Ora, a estabilidade gera confiança e desta é, neste momento, o que o país mais precisa para enfrentar os enormes desafios que se avizinham.
Referi, num texto recente, publicado neste jornal, que os alemães preferem que os seus juízes deem a conhecer as suas preferências partidárias, de modo a que todos os cidadãos possam controlar melhor a isenção com que exercem a sua função de intérpretes e aplicadores da lei.
Suponho que terá sido mais ou menos isso que os portugueses de todas as tendências políticas que votaram em Marcelo Rebelo de Sousa para este segundo mandato pensaram.
Os portugueses conhecem-no já – conhecem-no hoje melhor do que antes – e votaram nele acreditando que, no essencial, o Presidente prosseguirá com o mesmo bom senso e igual serenidade o caminho que iniciou quando foi eleito da primeira vez.
Votaram nele porque se identificaram com essa sua maneira de exercer funções – de ser Presidente – e não porque concordem, necessariamente, com as ideias que tem e defende.
O Presidente, que é, e sempre foi, um homem inteligente – e é hoje, além disso um homem mais sábio – sabe-o igualmente.
O que os portugueses mais apreciaram no seu exercício – e por isso nele votaram reforçadamente – foi, como disse, o contributo que deu para reduzir a crispação que, anteriormente, se ia desenvolvendo na sociedade portuguesa, restituindo-lhe estabilidade e confiança.
Uma crispação que era fruto da crise político-económica, geradora da intervenção da Troika, das medidas por esta impostas e, também, das opções àquelas acrescentadas por voluntarismo ideológico.
Hoje, por causa da pandemia e da nova crise económica que ela vai provocando e que, infelizmente, tudo indica, se agravará, as condições para, de novo, se crispar e radicalizar a sociedade portuguesa, crescerão.

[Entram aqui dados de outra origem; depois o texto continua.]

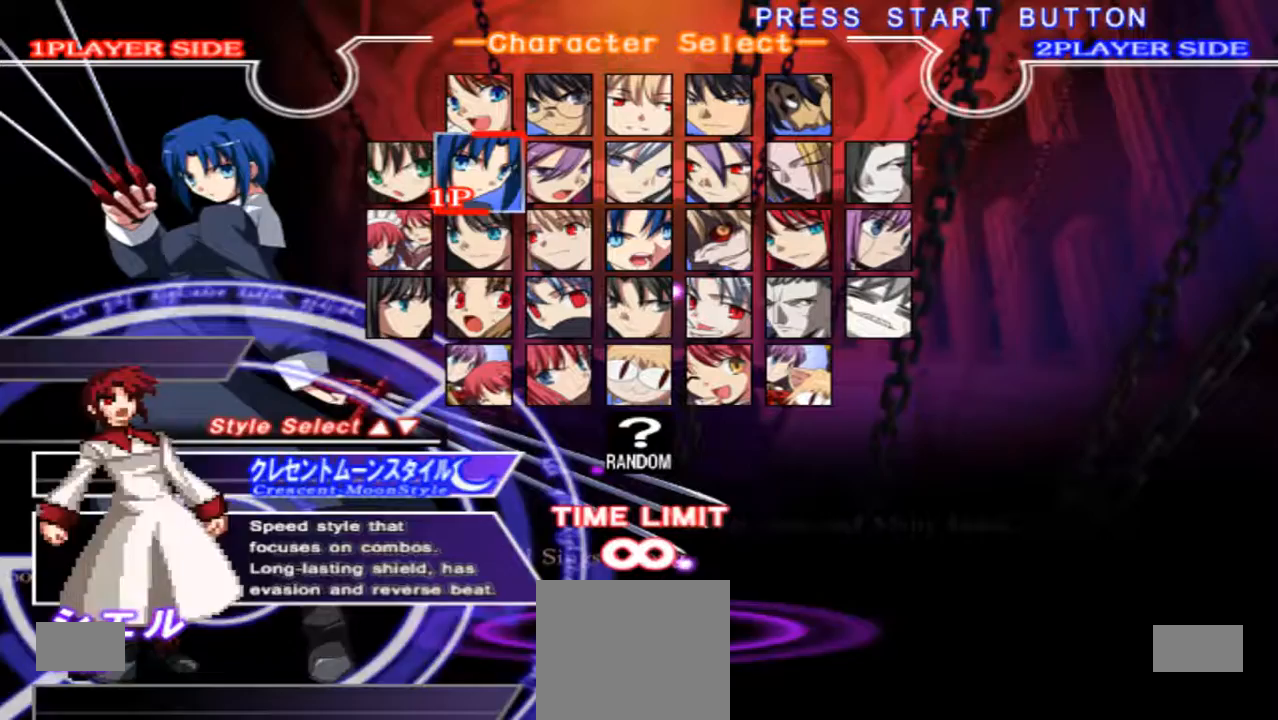
Gameplay with a controller (Xbox layout); each line is a JSON object with the inputs held at the frame after it. "events" lists button and stick changes between this image and that frame as [ms after this image, input, new state], when the widget could be followed in between. Not read: L3 R3 Y.
{"buttons": [], "left_stick": "center", "right_stick": "center", "events": [[167, "X", "down"], [233, "X", "up"]]}
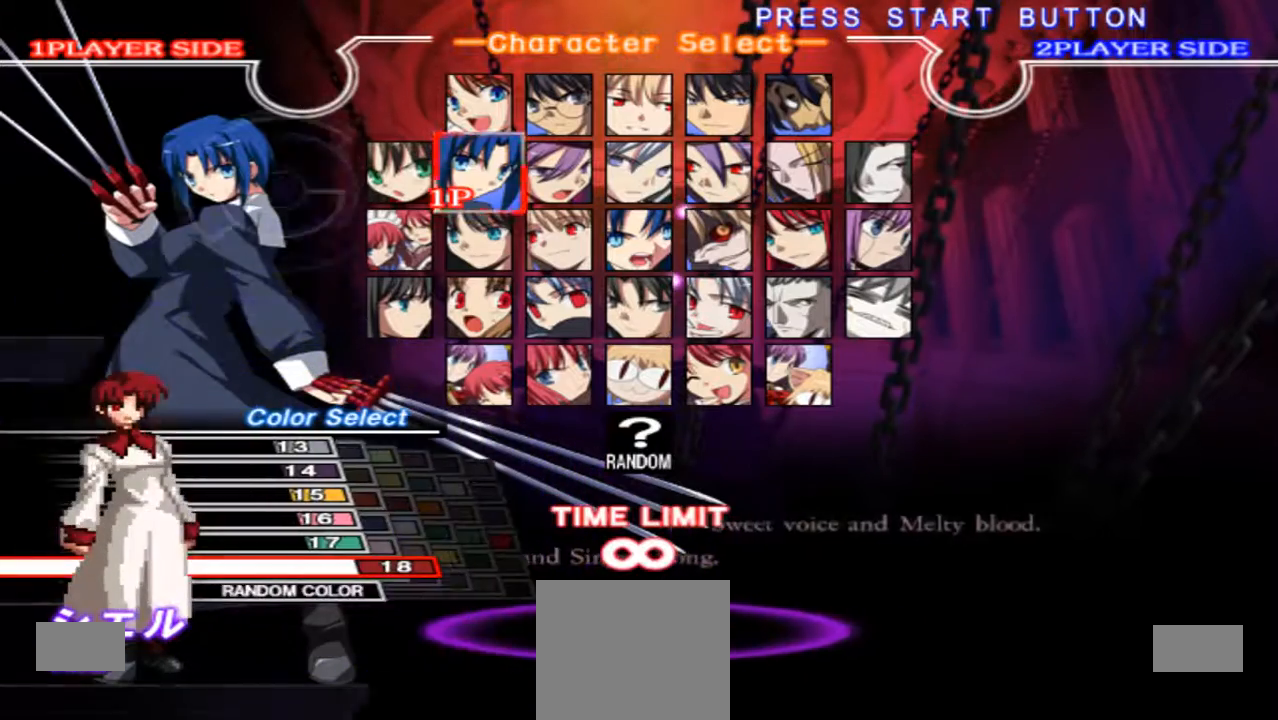
{"buttons": [], "left_stick": "center", "right_stick": "center", "events": [[433, "left_stick", "left"], [500, "left_stick", "center"]]}
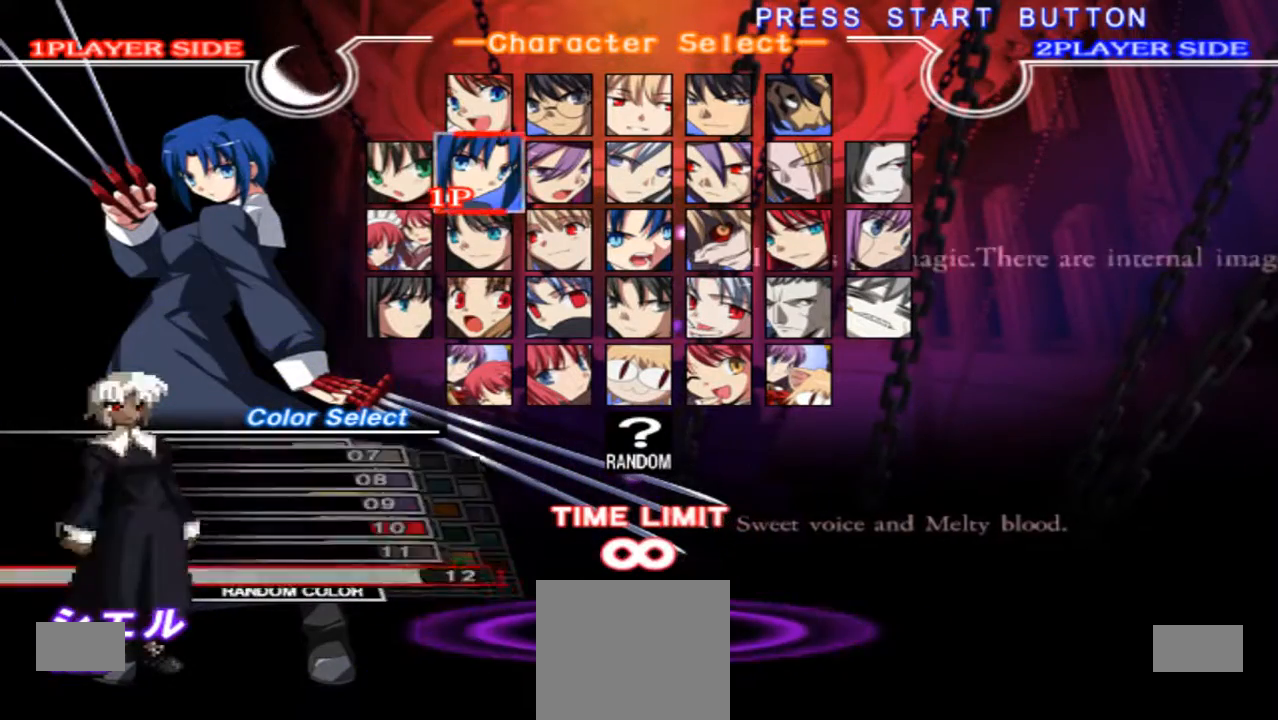
{"buttons": [], "left_stick": "center", "right_stick": "center", "events": []}
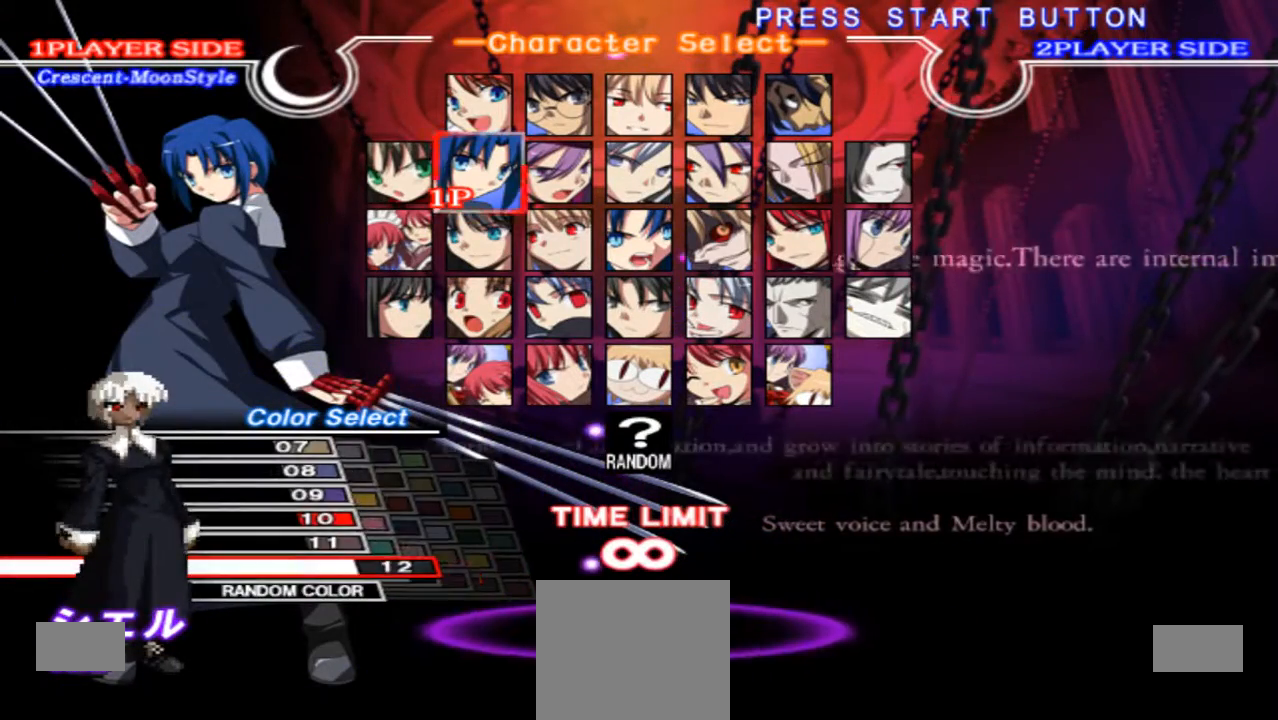
{"buttons": [], "left_stick": "up", "right_stick": "center", "events": [[100, "left_stick", "left"], [200, "left_stick", "center"], [500, "left_stick", "up"]]}
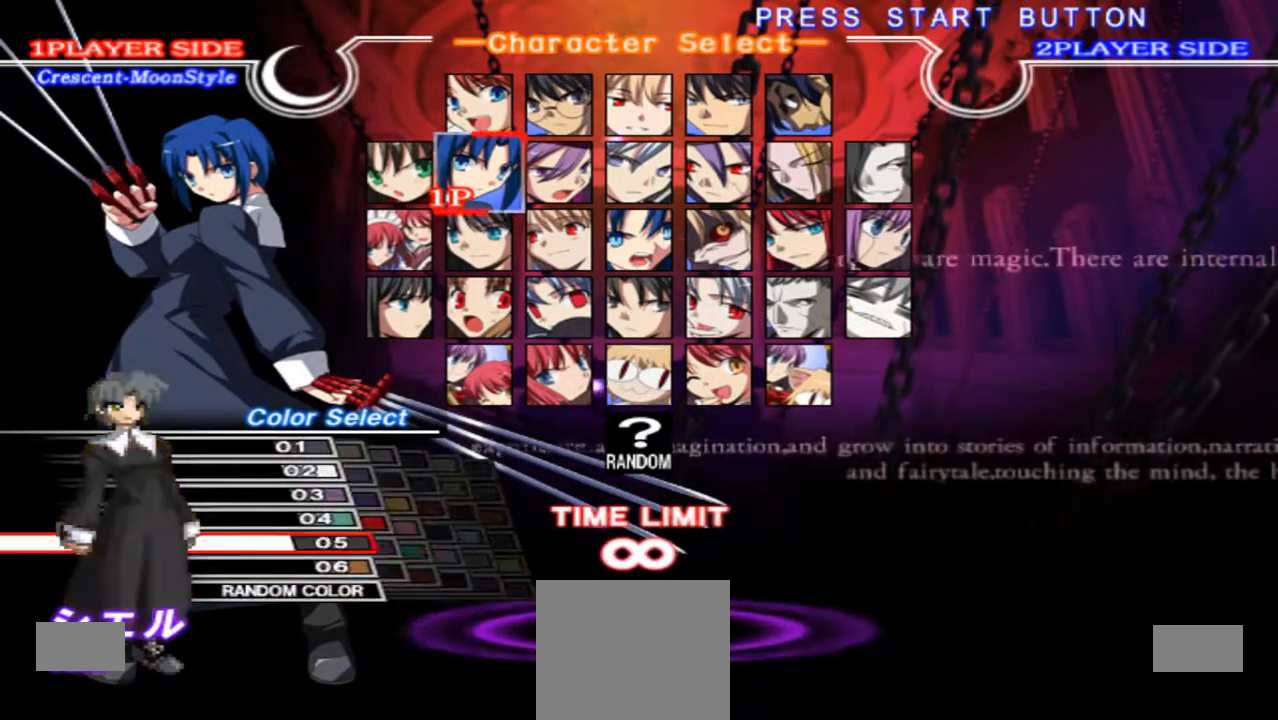
{"buttons": [], "left_stick": "up-right", "right_stick": "center", "events": [[100, "left_stick", "center"], [300, "left_stick", "up"], [400, "left_stick", "center"], [500, "left_stick", "up-right"]]}
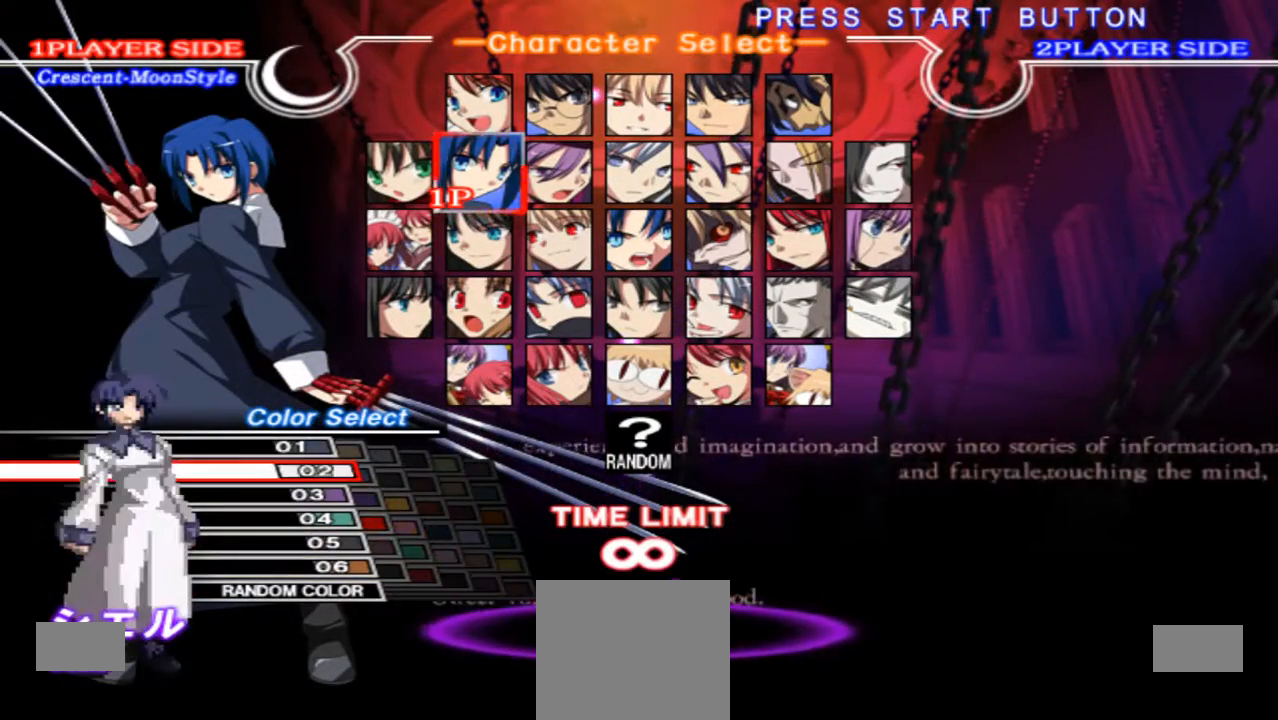
{"buttons": [], "left_stick": "center", "right_stick": "center", "events": [[100, "left_stick", "center"]]}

Isto, se não houver, mais uma vez, uma intervenção construtiva e socialmente abrangente que controle e detenha os que querem romper o compromisso constitucional.
É essa intervenção, no fundo, o que a grande maioria dos portugueses que o elegeram – e também muitos outros – esperam, de novo, do Presidente.
Por tal motivo, o escrutínio cívico do exercício do seu segundo mandato será, agora, política e socialmente mais fácil, mas também mais apertado.
O Presidente sabe-o, e não serão, por isso, os constantes vaticínios sobre as possíveis mudanças do seu exercício futuro que moldarão a sua maneira de atuar.
Sem ela deteriorar-se-iam a imagem de isenção e palavra de confiança que ele quis – e, por certo, quer ainda – projetar na sociedade portuguesa.